===== Material shown =====
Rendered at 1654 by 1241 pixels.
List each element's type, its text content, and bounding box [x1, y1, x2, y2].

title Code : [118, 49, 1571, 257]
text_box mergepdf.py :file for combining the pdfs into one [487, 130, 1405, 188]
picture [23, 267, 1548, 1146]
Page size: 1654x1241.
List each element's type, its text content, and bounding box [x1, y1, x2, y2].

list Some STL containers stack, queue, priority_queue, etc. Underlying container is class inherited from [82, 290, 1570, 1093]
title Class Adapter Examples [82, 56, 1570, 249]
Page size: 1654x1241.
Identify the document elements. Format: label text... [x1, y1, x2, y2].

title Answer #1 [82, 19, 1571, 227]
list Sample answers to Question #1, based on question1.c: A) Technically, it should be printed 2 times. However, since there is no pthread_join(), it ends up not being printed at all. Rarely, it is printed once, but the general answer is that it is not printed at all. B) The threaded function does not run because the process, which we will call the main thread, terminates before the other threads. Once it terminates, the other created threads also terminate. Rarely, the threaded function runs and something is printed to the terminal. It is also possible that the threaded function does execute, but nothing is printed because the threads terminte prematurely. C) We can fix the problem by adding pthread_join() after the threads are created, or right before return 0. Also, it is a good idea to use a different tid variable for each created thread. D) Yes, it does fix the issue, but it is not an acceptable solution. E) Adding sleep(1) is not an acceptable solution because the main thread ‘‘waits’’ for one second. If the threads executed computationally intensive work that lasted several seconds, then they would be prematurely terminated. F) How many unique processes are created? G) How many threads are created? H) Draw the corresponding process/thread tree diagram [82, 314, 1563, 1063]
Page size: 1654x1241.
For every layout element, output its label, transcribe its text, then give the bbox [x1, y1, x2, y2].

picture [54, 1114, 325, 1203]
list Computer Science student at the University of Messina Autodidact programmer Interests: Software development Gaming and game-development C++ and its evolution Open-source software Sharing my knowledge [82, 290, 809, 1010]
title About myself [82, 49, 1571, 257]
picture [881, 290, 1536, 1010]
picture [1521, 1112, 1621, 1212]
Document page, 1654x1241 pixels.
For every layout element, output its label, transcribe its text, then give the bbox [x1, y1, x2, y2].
=====
Instruction: Turn every line of the records into a Markdown table with the columns "Row" and "Line text", one numbered row per line, and leave out the blank lines.

Solution:
| Row | Line text |
|---|---|
| 1 | Rendered at 1654 by 1241 pixels. |
| 2 | List each element's type, its text content, and bounding box [x1, y1, x2, y2]. |
| 3 | title Code : [118, 49, 1571, 257] |
| 4 | text_box mergepdf.py :file for combining the pdfs into one [487, 130, 1405, 188] |
| 5 | picture [23, 267, 1548, 1146] |
| 6 | Page size: 1654x1241. |
| 7 | List each element's type, its text content, and bounding box [x1, y1, x2, y2]. |
| 8 | list Some STL containers stack, queue, priority_queue, etc. Underlying container is class inherited from [82, 290, 1570, 1093] |
| 9 | title Class Adapter Examples [82, 56, 1570, 249] |
| 10 | Page size: 1654x1241. |
| 11 | Identify the document elements. Format: label text... [x1, y1, x2, y2]. |
| 12 | title Answer #1 [82, 19, 1571, 227] |
| 13 | list Sample answers to Question #1, based on question1.c: A) Technically, it should be printed 2 times. However, since there is no pthread_join(), it ends up not being printed at all. Rarely, it is printed once, but the general answer is that it is not printed at all. B) The threaded function does not run because the process, which we will call the main thread, terminates before the other threads. Once it terminates, the other created threads also terminate. Rarely, the threaded function runs and something is printed to the terminal. It is also possible that the threaded function does execute, but nothing is printed because the threads terminte prematurely. C) We can fix the problem by adding pthread_join() after the threads are created, or right before return 0. Also, it is a good idea to use a different tid variable for each created thread. D) Yes, it does fix the issue, but it is not an acceptable solution. E) Adding sleep(1) is not an acceptable solution because the main thread ‘‘waits’’ for one second. If the threads executed computationally intensive work that lasted several seconds, then they would be prematurely terminated. F) How many unique processes are created? G) How many threads are created? H) Draw the corresponding process/thread tree diagram [82, 314, 1563, 1063] |
| 14 | Page size: 1654x1241. |
| 15 | For every layout element, output its label, transcribe its text, then give the bbox [x1, y1, x2, y2]. |
| 16 | picture [54, 1114, 325, 1203] |
| 17 | list Computer Science student at the University of Messina Autodidact programmer Interests: Software development Gaming and game-development C++ and its evolution Open-source software Sharing my knowledge [82, 290, 809, 1010] |
| 18 | title About myself [82, 49, 1571, 257] |
| 19 | picture [881, 290, 1536, 1010] |
| 20 | picture [1521, 1112, 1621, 1212] |
| 21 | Document page, 1654x1241 pixels. |
| 22 | For every layout element, output its label, transcribe its text, then give the bbox [x1, y1, x2, y2]. |